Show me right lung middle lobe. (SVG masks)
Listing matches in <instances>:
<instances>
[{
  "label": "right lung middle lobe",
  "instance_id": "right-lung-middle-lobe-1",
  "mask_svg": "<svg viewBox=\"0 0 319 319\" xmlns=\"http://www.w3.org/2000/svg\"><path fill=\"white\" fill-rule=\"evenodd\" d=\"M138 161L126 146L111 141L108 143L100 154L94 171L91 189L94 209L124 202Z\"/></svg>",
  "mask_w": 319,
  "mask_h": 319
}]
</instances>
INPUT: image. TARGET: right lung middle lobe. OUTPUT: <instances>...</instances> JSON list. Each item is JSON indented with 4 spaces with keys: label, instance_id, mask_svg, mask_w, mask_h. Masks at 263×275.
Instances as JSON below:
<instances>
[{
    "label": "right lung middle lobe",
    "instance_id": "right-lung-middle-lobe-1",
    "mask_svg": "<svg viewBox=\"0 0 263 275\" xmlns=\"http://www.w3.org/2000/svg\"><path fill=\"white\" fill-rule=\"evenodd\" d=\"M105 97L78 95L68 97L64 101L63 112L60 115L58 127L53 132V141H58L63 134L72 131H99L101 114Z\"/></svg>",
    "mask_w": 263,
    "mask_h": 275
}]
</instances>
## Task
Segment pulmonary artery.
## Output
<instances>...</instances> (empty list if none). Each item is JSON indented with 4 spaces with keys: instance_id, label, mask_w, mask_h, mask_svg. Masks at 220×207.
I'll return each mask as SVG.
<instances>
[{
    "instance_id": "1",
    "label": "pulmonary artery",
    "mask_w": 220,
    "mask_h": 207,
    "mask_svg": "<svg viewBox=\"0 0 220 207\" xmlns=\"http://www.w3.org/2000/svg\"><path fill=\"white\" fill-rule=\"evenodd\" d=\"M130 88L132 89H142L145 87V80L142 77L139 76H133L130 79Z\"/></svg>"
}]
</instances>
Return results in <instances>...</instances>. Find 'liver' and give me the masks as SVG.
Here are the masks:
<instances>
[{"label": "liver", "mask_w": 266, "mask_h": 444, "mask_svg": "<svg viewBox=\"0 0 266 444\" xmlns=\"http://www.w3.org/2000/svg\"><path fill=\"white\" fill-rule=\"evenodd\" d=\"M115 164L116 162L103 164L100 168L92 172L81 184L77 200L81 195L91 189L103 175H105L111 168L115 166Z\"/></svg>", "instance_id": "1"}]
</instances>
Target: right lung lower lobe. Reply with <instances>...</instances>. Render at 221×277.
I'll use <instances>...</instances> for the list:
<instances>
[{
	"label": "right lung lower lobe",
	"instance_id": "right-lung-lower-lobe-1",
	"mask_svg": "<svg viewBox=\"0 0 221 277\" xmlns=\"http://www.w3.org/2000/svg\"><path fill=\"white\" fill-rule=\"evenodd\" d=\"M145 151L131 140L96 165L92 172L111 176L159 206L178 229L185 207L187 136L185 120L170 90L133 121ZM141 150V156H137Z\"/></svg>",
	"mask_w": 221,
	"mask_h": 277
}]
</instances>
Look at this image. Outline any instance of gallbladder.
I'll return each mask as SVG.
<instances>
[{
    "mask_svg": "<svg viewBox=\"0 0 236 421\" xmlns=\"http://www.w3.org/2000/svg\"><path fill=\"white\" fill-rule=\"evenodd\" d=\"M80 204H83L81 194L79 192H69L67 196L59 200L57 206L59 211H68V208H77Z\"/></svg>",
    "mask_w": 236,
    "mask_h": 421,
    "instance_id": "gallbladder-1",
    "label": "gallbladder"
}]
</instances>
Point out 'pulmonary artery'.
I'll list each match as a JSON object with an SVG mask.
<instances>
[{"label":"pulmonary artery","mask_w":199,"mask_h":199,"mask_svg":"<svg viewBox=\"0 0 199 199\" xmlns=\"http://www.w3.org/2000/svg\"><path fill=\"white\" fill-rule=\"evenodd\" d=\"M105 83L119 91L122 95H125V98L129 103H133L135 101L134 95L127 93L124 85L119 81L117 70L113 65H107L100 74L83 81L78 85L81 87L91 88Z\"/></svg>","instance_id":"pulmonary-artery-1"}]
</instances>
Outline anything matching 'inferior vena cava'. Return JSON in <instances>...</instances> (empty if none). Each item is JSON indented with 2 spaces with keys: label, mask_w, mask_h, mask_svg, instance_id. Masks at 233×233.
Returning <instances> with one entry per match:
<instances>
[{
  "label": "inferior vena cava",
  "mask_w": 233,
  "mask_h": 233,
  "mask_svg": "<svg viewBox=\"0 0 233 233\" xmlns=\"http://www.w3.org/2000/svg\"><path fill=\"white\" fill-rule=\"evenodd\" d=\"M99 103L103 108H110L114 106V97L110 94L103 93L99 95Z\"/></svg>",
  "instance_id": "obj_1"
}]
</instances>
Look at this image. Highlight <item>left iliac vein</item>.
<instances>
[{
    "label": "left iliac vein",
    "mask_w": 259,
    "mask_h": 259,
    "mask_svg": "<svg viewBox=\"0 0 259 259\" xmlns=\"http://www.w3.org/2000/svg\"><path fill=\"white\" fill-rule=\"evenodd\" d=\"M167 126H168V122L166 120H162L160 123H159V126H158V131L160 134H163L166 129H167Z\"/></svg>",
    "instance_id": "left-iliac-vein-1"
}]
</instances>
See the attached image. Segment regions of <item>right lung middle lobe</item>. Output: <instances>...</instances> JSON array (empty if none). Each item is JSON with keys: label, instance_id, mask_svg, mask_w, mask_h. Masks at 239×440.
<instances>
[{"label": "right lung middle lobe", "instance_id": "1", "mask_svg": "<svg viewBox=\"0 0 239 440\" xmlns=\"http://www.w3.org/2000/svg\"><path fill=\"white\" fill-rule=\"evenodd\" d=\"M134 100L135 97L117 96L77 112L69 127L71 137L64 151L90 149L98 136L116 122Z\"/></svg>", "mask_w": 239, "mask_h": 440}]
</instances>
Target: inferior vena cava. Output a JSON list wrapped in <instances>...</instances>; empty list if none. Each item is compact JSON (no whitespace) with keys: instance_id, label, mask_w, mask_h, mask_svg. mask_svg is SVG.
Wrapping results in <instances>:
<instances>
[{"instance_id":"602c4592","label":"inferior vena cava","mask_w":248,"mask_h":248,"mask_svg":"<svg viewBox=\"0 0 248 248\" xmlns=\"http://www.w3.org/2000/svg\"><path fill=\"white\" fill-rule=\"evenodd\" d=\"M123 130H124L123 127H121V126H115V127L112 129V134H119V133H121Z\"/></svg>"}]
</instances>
^^^^
▸ **Problem to work on**: Can you lay out the material from the line with "Target: inferior vena" through the end of the material as a two-column CSV with the headers input and output, where each row holds one input and the answer that follows it, each in a single quoted field with line breaks turned into spaces?

▸ **Exercise answer**:
input,output
"Target: inferior vena cava. Output a JSON list wrapped in <instances>...</instances>; empty list if none. Each item is compact JSON (no whitespace) with keys: instance_id, label, mask_w, mask_h, mask_svg. mask_svg is SVG.","Wrapping results in <instances>: <instances> [{""instance_id"":""602c4592"",""label"":""inferior vena cava"",""mask_w"":248,""mask_h"":248,""mask_svg"":""<svg viewBox=\""0 0 248 248\"" xmlns=\""http://www.w3.org/2000/svg\""><path fill=\""white\"" fill-rule=\""evenodd\"" d=\""M123 130H124L123 127H121V126H115V127L112 129V134H119V133H121Z\""/></svg>""}] </instances>"